PAGE EXTRACT below:

The Last Word: Cut ‘em off at the past

How do these people find me?

I went to my mailbox a couple days ago and thought I just stepped out of the “Wayback” machine with Sherman and his dog, Mr. Peabody.

“Sherman, my boy, the year is 1989,” our brainy canine tells his ‘60s cartoon friend. “It’s the era of big hair bands and CD clubs.”

“You mean like compact disc clubs, Mr. Peabody?”

“That’s exactly what I mean, Sherman. Why look, the monthly recommended selection for October is ‘Dr. Feelgood’ by Motley Crue.”

Talk about a flashback! BMG Music Service has invited me to have 12 CDs for the price of 1. Thanks, but that is so ‘80s, guys.

Did anybody out there realize these CD clubs were still around? I admit that I once subscribed to the BMG service about a hundred years ago. I’ve moved five times since I “retired” from the club, yet they still found me.

I think I know why they’re inviting me to enjoy the latest CD releases from Eminem and Bon Jovi. I don’t use an iPod, have never downloaded a track from Tune Genie and never illegally ripped off a free tune from Napster. Somehow, BMG has concluded that I am resisting new music download technology and will gladly pay $18 for a Dixie Chicks CD. They try to seduce my dinosaur mentality by offering me 12 CDs for the price of 1. “No further commitments, no pressure, no hassle.”

End of PAGE EXTRACT.
EXERCISE INPUTS below:

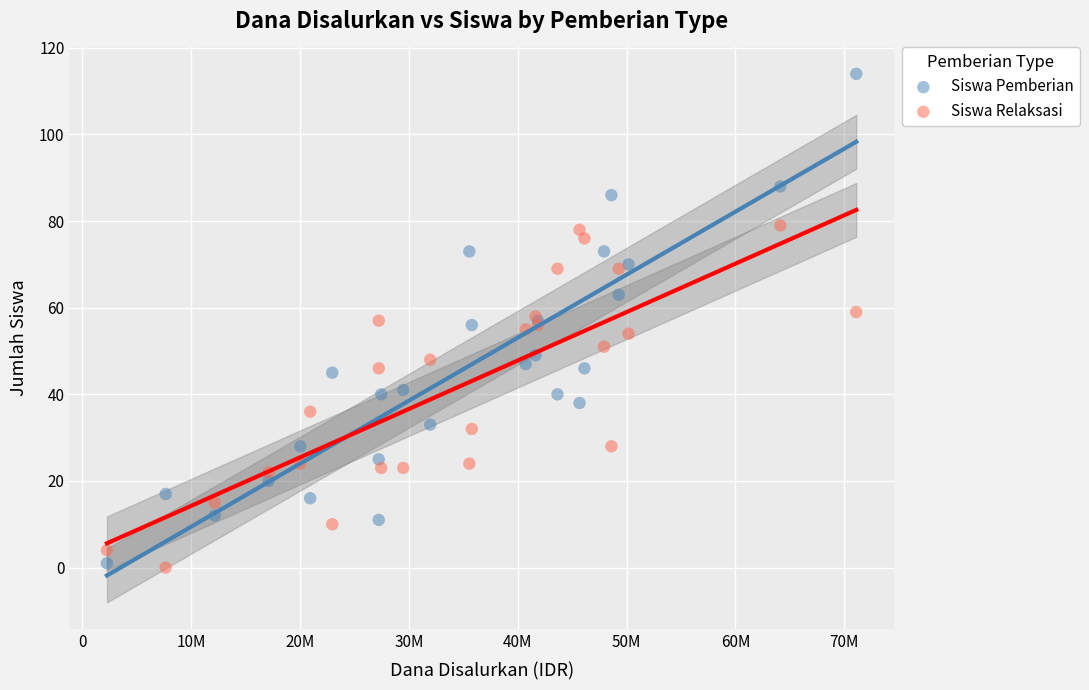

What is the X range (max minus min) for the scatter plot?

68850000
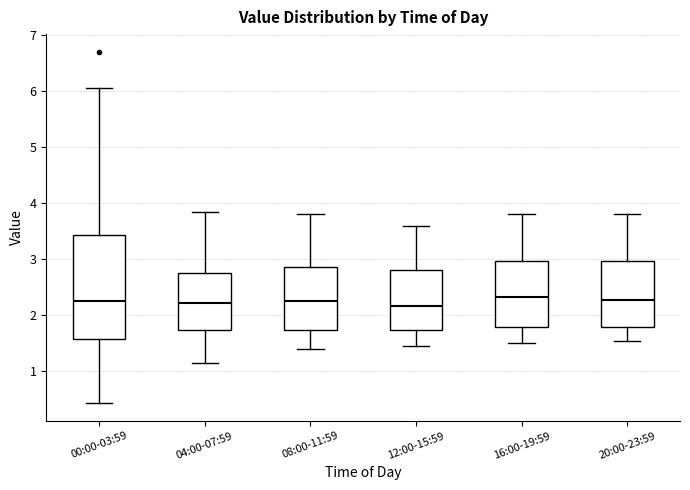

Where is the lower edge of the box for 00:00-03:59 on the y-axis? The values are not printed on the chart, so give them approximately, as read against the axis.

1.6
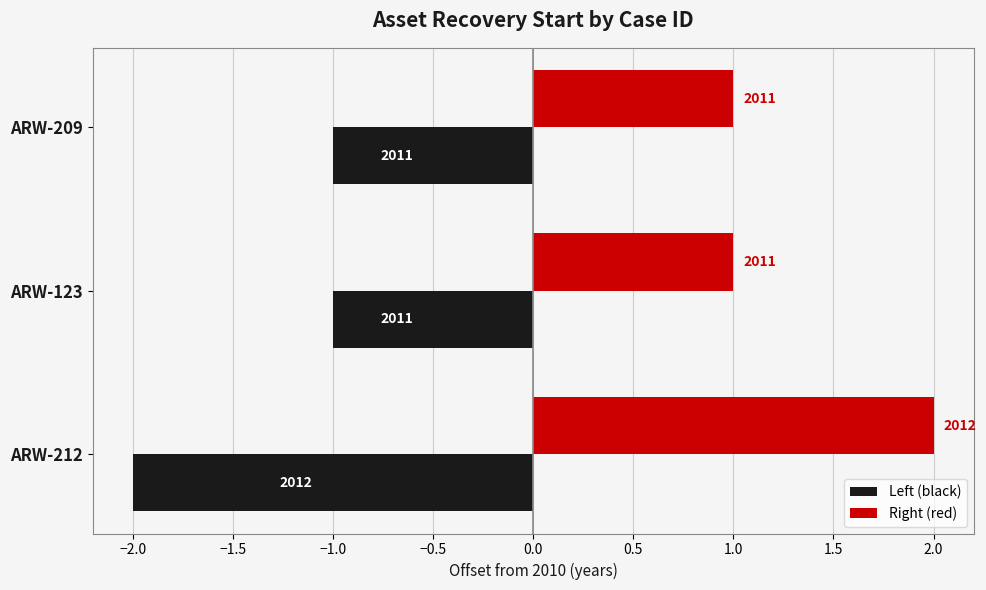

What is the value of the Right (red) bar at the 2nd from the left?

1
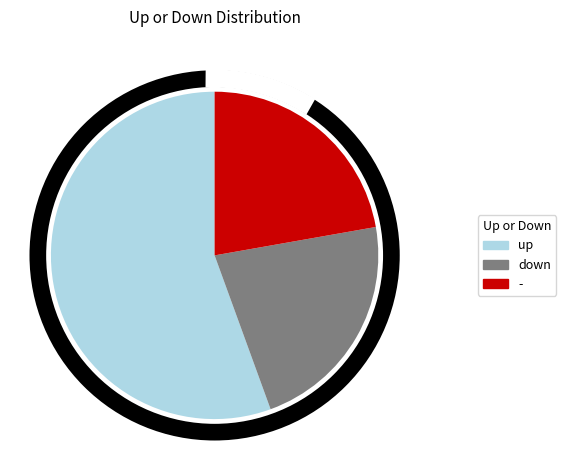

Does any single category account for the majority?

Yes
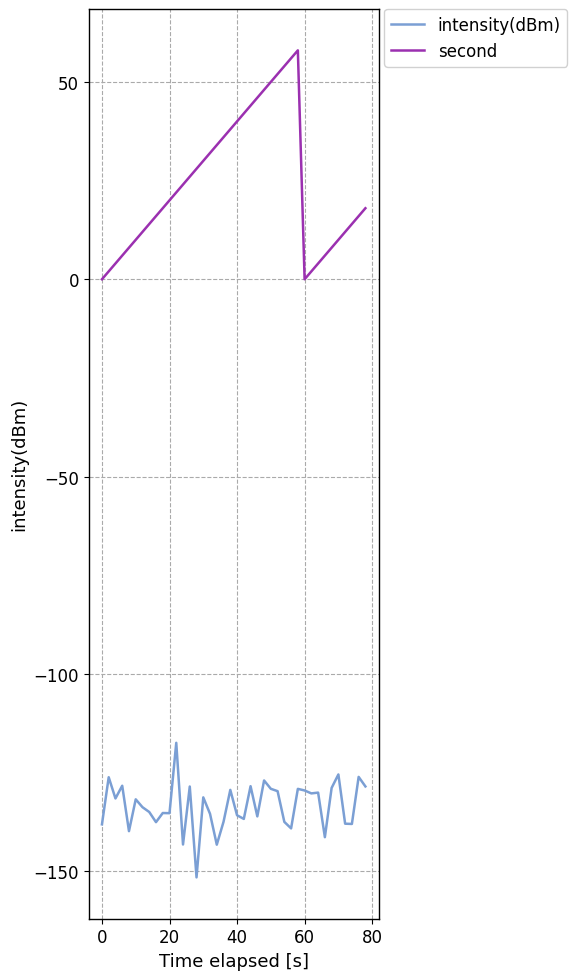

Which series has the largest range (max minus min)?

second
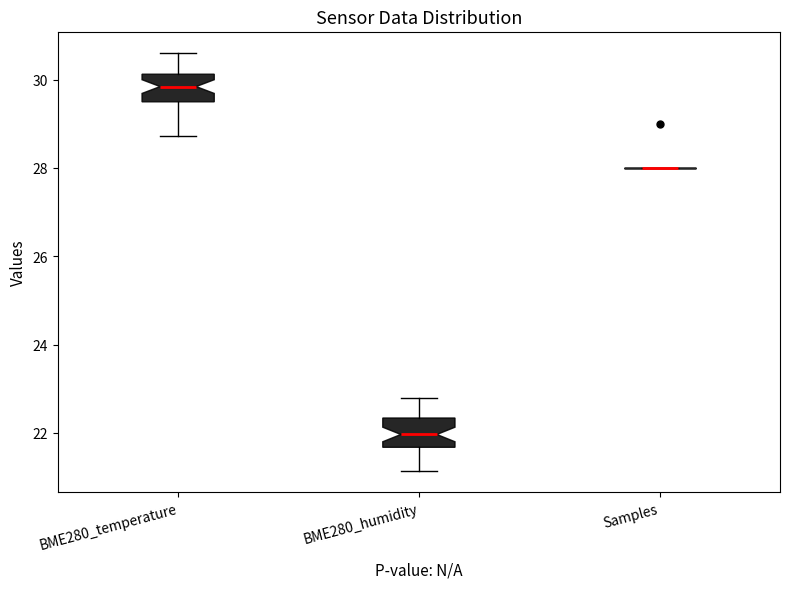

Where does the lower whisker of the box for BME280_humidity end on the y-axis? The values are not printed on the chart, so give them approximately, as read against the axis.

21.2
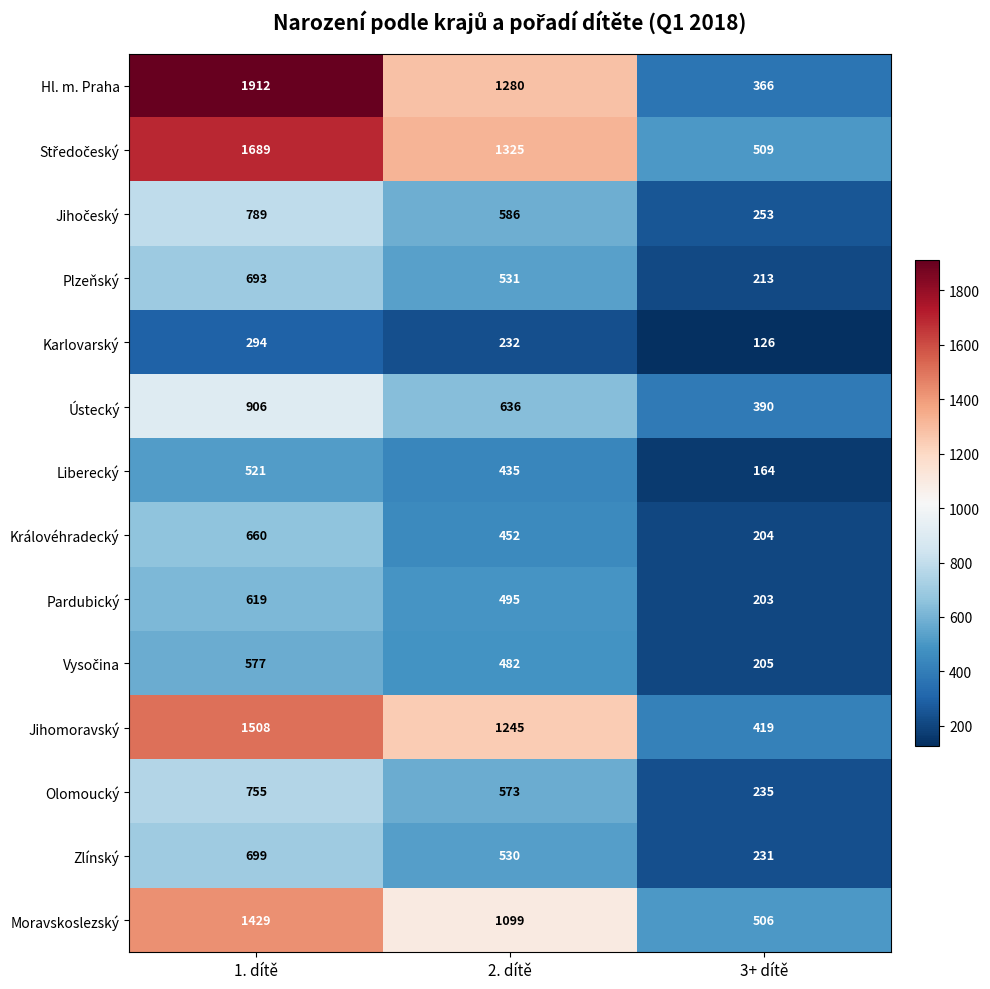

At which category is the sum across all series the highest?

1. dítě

End of EXERCISE INPUTS.

- **TASK REQUIREMENTS**:
[A] According to the column about CD clubs, how many times has the writer moved since leaving the BMG club?
[B] Filter the entries down to each line containing the string "lower".

- **OUTPUTS FOR THE TASKS**:
[A] Five times.

[B]
Where is the lower edge of the box for 00:00-03:59 on the y-axis? The values are not printed on the chart, so give them approximately, as read against the axis.
Where does the lower whisker of the box for BME280_humidity end on the y-axis? The values are not printed on the chart, so give them approximately, as read against the axis.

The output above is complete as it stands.